Save Our Homes and Portability

"Save Our Homes" (Qualified Homestead Properties Only)

An amendment to the Florida Constitution (voted on and passed in November 1992, by approximately 54% of the voters in the State of Florida) was implemented in 1994 limiting the increases of the assessed value of a Qualifying Homestead Property to 3%, or the consumer price index (CPI), whichever is less, from one year to the next. This cap only applies to real property qualifying and receiving a homestead exemption. This cap does not apply to new construction or previously non-assessed improvements made to the property the first year that it is added to the tax roll.

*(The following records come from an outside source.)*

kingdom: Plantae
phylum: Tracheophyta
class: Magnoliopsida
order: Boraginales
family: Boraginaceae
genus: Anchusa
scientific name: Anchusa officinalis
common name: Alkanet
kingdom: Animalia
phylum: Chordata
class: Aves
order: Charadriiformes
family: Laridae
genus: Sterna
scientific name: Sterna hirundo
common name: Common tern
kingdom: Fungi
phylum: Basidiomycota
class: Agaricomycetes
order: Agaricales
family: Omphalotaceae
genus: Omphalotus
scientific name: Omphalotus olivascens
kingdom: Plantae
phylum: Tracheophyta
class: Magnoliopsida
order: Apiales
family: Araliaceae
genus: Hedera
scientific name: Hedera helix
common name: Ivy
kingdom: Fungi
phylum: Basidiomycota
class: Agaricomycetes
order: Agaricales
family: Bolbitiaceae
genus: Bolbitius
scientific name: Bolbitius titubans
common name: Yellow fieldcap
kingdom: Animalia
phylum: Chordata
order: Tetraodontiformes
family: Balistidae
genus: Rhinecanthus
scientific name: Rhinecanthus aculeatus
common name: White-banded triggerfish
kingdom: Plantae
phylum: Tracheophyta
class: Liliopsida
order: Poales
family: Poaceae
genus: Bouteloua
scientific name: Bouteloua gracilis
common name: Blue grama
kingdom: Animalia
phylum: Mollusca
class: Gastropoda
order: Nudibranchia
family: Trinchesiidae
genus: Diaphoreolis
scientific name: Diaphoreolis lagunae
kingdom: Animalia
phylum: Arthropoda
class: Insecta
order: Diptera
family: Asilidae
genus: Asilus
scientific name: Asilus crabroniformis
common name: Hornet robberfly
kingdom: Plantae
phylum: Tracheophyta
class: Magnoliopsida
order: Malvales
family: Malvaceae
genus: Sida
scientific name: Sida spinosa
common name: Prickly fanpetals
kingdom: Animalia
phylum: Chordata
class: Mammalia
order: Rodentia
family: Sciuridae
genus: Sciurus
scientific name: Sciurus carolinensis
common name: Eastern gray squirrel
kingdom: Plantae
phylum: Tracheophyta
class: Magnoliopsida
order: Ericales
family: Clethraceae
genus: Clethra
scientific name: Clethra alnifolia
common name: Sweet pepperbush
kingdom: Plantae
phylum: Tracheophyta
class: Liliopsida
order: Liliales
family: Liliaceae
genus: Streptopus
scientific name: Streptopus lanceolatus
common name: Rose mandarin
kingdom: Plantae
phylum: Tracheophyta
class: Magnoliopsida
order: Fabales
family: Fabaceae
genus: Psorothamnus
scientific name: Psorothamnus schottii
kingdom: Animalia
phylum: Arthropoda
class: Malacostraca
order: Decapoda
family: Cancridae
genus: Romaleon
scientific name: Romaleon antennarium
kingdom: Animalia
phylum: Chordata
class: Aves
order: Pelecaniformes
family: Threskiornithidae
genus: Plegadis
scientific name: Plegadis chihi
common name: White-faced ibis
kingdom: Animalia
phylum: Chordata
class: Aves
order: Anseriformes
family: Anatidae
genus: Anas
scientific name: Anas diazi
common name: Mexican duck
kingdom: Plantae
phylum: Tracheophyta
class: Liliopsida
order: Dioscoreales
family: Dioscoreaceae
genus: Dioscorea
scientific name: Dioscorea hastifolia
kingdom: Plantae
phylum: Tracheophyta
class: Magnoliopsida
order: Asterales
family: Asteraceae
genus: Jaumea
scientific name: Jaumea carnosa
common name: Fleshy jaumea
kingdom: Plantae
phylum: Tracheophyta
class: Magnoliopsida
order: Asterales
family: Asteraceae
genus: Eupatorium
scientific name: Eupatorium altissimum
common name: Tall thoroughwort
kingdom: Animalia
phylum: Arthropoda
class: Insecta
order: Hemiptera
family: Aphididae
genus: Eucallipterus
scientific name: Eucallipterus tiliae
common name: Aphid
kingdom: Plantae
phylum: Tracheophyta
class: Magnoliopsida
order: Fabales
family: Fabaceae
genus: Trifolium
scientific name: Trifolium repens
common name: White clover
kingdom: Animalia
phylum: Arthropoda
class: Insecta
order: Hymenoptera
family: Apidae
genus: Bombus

The cap goes into effect the year following the granting of the homestead exemption. When a homesteaded property is sold or conveyed to a new owner, the assessed value then becomes the full market value. If the new owner applies and receives a homestead exemption then the process starts all over.

FAQ on Save Our Homes

Portability of Save Our Homes Exempt Value or Transfer of Homestead Assessment Difference

Over time, in a normal upward market, the Market Value will outpace the capped Assessed Value creating a difference in the values. The difference in the values is the Save Our Homes (SOH) exempt value. It is value you have in your property that you are not paying taxes on. The purpose of SOH is to prevent long-time residents from being forced from their homes due to high property taxes. One unforeseen consequence of SOH is that many homestead property owners felt trapped in their homes. If they moved, they lost their SOH protection and faced huge increases in property taxes on their new property. Portability, which became effective with Amendment One in 2008, allows property owners to transfer all or a significant portion of their property tax savings to a new property within three years.

Here's how portability works. If the market value of your previously homesteaded property is greater than its assessed value, Amendment One permits you to transfer up to $500,000 of your actual SOH Exempt Value to your new property.

When moving to a less expensive property the assessed value of the new property is the product of the ratio between the current market value of your new property and the previous value of your prior property, times the assessed value of your current property.